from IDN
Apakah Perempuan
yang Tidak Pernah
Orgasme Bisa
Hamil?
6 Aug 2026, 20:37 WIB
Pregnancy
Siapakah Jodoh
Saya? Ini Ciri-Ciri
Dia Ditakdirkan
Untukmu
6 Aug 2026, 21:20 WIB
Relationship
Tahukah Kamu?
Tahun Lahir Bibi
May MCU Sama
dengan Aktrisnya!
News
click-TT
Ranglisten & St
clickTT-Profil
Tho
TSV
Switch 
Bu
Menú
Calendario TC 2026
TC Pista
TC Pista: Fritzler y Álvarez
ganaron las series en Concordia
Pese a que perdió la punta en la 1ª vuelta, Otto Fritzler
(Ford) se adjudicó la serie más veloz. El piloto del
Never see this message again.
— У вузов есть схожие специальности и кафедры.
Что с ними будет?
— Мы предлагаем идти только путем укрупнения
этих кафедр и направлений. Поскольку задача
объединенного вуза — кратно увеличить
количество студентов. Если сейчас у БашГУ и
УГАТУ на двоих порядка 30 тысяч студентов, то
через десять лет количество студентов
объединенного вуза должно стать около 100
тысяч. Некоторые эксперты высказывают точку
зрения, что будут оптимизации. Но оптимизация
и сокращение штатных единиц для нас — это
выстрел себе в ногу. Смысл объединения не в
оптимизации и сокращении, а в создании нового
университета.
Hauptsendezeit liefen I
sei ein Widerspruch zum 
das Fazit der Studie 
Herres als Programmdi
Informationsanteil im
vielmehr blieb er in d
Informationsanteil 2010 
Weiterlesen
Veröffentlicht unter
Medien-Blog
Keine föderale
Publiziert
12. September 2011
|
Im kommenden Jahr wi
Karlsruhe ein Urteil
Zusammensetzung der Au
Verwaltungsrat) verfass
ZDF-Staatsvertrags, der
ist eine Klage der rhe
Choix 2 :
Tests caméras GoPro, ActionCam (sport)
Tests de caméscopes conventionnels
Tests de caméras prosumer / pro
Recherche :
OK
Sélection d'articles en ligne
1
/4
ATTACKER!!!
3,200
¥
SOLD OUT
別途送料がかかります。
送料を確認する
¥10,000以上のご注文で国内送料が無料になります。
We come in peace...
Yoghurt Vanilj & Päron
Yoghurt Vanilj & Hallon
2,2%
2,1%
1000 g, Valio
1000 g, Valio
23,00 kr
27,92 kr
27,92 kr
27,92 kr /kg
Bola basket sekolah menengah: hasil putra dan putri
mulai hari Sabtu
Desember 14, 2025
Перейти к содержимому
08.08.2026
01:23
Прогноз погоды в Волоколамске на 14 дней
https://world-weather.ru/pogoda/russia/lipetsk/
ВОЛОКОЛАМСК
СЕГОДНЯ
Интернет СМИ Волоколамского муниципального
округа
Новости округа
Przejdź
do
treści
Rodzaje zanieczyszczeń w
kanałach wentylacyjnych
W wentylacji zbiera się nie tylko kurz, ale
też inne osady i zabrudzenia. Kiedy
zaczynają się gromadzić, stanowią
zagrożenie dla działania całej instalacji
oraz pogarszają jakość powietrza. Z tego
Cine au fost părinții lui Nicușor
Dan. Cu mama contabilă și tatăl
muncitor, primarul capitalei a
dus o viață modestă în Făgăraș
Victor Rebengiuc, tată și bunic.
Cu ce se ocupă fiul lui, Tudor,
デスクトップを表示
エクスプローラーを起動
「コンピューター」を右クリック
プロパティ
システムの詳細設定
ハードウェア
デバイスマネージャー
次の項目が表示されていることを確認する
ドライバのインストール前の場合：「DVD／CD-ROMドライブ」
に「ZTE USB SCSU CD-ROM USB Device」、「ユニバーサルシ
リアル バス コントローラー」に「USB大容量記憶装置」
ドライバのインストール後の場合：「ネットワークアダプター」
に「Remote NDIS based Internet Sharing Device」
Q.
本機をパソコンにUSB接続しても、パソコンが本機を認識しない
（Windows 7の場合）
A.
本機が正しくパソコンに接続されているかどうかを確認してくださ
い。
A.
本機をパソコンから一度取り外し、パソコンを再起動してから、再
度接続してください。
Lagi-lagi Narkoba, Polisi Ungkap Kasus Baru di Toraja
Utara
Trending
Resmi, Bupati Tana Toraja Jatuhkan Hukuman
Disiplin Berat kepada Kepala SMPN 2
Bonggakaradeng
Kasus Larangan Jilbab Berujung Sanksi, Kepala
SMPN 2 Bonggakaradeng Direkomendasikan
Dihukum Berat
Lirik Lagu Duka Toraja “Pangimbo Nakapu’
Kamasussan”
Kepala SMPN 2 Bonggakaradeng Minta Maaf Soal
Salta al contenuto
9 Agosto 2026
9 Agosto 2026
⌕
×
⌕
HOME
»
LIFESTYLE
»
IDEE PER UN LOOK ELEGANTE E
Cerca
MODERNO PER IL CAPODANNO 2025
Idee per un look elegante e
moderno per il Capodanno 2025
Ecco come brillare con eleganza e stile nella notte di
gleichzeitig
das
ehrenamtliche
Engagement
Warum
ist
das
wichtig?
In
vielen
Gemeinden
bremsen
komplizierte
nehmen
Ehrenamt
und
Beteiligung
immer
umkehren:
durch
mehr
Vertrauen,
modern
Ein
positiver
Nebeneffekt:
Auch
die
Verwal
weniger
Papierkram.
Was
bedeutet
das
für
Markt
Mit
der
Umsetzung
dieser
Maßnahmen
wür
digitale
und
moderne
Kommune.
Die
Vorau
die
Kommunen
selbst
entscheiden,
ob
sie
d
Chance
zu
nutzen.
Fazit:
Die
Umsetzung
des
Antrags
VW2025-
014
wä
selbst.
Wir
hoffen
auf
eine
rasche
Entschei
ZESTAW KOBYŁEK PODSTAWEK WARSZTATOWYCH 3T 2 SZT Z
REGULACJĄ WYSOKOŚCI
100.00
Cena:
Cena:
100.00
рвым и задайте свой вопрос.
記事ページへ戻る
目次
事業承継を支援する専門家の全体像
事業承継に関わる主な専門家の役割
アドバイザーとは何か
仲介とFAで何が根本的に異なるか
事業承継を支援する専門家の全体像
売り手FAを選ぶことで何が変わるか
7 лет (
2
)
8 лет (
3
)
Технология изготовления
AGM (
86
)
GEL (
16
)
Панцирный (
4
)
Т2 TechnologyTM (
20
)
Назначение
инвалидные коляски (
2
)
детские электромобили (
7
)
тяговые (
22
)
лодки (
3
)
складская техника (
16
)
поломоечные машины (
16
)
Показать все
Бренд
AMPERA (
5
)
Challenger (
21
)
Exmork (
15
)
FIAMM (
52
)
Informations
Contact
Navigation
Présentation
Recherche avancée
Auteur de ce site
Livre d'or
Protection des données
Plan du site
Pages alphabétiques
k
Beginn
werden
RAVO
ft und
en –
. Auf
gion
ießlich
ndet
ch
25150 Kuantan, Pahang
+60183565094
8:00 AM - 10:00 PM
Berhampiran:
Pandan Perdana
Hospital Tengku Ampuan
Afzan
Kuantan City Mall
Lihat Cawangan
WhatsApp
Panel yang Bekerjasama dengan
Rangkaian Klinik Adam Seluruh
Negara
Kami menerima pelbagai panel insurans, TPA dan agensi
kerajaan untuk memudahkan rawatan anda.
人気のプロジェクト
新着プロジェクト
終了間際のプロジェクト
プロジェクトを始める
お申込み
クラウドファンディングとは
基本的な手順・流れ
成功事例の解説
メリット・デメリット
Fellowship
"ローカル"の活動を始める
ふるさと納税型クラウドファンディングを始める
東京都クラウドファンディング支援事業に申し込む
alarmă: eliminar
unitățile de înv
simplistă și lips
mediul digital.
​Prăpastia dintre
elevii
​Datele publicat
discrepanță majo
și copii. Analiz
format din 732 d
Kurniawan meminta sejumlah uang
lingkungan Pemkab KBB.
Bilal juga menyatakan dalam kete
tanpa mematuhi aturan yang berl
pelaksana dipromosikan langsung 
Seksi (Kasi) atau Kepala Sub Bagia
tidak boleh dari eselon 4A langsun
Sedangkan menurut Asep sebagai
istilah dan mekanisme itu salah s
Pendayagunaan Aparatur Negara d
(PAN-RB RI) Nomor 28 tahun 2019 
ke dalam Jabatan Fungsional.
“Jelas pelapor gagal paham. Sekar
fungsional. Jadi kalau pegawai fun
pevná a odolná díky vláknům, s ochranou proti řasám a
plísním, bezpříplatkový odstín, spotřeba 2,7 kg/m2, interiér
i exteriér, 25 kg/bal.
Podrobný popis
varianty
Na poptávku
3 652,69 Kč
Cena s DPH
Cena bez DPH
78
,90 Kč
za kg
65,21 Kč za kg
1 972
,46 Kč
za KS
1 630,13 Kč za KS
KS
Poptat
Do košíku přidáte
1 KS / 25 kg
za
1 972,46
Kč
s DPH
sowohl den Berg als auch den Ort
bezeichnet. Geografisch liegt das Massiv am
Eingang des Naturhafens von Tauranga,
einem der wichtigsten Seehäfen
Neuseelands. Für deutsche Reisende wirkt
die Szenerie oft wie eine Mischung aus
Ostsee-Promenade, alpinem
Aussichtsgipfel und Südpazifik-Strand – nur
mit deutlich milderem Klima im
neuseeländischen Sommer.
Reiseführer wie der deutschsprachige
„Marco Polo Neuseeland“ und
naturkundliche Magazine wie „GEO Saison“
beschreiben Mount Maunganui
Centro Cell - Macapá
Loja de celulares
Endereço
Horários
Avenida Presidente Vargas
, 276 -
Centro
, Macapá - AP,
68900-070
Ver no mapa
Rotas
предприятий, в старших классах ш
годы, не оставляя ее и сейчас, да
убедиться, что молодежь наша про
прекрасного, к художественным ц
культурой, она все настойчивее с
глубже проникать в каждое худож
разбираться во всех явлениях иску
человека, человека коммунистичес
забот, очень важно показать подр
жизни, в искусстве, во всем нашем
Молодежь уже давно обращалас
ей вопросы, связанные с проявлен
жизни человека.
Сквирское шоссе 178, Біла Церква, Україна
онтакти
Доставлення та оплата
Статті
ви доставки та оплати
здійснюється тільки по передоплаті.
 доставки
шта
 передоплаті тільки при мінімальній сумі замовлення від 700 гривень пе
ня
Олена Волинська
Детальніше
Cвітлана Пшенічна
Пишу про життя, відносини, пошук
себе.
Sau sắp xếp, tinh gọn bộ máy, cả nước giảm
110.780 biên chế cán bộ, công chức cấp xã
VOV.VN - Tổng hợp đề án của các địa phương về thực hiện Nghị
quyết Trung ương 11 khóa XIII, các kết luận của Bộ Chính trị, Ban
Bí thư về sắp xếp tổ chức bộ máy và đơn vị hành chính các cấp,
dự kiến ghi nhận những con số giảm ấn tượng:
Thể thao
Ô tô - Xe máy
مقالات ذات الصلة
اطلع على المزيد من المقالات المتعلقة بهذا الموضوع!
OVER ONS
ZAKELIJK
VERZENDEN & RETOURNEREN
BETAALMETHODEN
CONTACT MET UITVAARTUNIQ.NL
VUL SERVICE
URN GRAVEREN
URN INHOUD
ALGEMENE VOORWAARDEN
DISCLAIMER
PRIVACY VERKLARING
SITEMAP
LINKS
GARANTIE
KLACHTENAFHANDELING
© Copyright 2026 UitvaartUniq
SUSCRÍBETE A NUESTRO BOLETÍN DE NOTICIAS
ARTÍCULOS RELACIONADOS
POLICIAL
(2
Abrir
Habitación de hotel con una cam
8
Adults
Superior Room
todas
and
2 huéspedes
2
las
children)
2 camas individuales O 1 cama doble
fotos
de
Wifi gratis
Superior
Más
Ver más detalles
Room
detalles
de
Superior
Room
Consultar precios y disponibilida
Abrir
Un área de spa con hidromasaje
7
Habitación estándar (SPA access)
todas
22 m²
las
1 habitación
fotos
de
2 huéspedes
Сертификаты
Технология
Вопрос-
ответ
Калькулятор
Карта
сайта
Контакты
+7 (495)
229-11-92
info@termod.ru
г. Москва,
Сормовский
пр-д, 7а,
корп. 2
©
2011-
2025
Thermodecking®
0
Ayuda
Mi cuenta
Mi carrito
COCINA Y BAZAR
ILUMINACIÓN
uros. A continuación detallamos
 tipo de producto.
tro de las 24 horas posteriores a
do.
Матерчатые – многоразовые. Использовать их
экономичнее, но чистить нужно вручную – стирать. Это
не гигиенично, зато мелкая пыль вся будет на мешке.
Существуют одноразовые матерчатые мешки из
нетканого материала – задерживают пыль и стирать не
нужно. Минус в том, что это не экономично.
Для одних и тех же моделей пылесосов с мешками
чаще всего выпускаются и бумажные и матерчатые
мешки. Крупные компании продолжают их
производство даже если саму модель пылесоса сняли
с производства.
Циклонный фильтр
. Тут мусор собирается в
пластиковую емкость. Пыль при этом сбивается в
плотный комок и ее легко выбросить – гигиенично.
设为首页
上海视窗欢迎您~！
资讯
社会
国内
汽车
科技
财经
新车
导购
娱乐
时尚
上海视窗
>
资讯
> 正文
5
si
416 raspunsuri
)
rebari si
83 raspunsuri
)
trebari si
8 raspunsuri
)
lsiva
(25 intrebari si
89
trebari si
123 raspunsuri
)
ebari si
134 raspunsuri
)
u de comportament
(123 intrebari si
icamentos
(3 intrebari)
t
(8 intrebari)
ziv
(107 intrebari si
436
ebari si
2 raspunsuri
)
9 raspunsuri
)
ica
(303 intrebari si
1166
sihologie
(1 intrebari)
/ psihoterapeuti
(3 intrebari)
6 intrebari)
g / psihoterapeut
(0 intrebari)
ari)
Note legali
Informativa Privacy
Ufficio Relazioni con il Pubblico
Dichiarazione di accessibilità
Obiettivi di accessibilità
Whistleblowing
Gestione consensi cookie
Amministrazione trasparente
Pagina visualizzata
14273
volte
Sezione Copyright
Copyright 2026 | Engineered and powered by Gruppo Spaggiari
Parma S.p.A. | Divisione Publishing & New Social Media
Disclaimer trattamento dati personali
• • •
About this task >> Turn the records, from the start through the line that contains "TC Pista: Fritzler y Álvarez", into a Markdown table with the columns Row and Line, giving each line a row number and leaving out blank lines.

Solution to this task >>
| Row | Line |
|---|---|
| 1 | from IDN |
| 2 | Apakah Perempuan |
| 3 | yang Tidak Pernah |
| 4 | Orgasme Bisa |
| 5 | Hamil? |
| 6 | 6 Aug 2026, 20:37 WIB |
| 7 | Pregnancy |
| 8 | Siapakah Jodoh |
| 9 | Saya? Ini Ciri-Ciri |
| 10 | Dia Ditakdirkan |
| 11 | Untukmu |
| 12 | 6 Aug 2026, 21:20 WIB |
| 13 | Relationship |
| 14 | Tahukah Kamu? |
| 15 | Tahun Lahir Bibi |
| 16 | May MCU Sama |
| 17 | dengan Aktrisnya! |
| 18 | News |
| 19 | click-TT |
| 20 | Ranglisten & St |
| 21 | clickTT-Profil |
| 22 | Tho |
| 23 | TSV |
| 24 | Switch  |
| 25 | Bu |
| 26 | Menú |
| 27 | Calendario TC 2026 |
| 28 | TC Pista |
| 29 | TC Pista: Fritzler y Álvarez |